Sekarang menurut Uku’ Lirung Anya’(80 tahun), tetua yang pernah memegang adat Dange Pagung, Dange Bakaat orang Pagung sulit di lakukan karena bahan untuk bangunan Dange sulit didapat akibat hutan semakin habis. “Pengaruh modernisasi menyebabkan kepeduliaan anak muda dalam bergotong royong dan ingin mengetahui serta mempelajari adat istiadat kurang,”ujar Lirung Anya. Lirung berharap generasi Kayaan menjaga kebudayaan orang Kayaan. Salah satu wujud konkrit pengaruh modernisasi adalah adanya misa Katolik dalam setiap pesta Dange sejak tahun 1970-an.

Harapan tetua Kayaan dan masyarakat Dayak semua. Semoga generasi Kayaan terutama, dimanapun berada mendengar harapan Uku’ Lirung Anya’.***

Siapakah Orang Kayaan Mendalam?

Ratusan tahun silam orang Kayaan tinggal di Apo Kayaan (Apo adalah daratan tinggi-red) Kalimantan Timur. Kemudian mereka menyebar. Menurut cerita di kalangan orang Kayaan, saat itu terdapat serombongan besar dan kecil dalam penyebaran itu.

(Cuplikan Data)
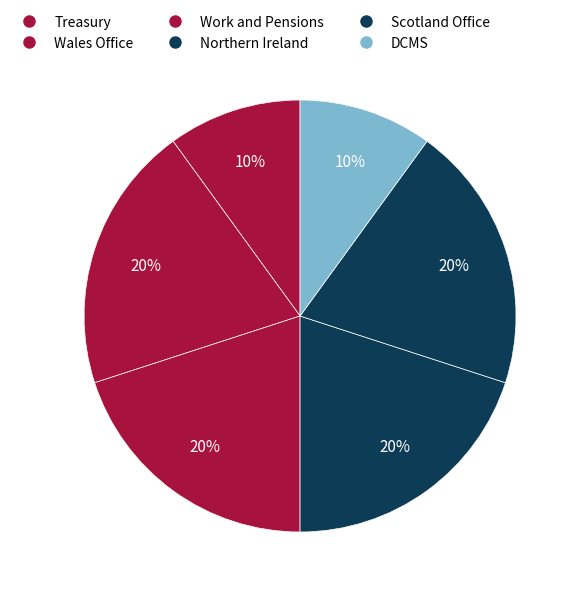

How many slices are in this pie chart?

6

(Petunjuk Tugas)
Rangkumlah kutipan dokumen tentang adat Dange orang Kayaan di atas dalam dua kalimat.

(Hasil Tugas)
Menurut Uku’ Lirung Anya’, tetua yang pernah memegang adat Dange Pagung, Dange Bakaat sulit dilaksanakan karena bahan bangunan Dange sulit didapat akibat hutan semakin habis, sedangkan modernisasi mengurangi kepedulian anak muda untuk bergotong royong dan mempelajari adat istiadat. Ia berharap generasi Kayaan menjaga kebudayaan orang Kayaan, yang ratusan tahun silam tinggal di Apo Kayaan, Kalimantan Timur, sebelum kemudian menyebar.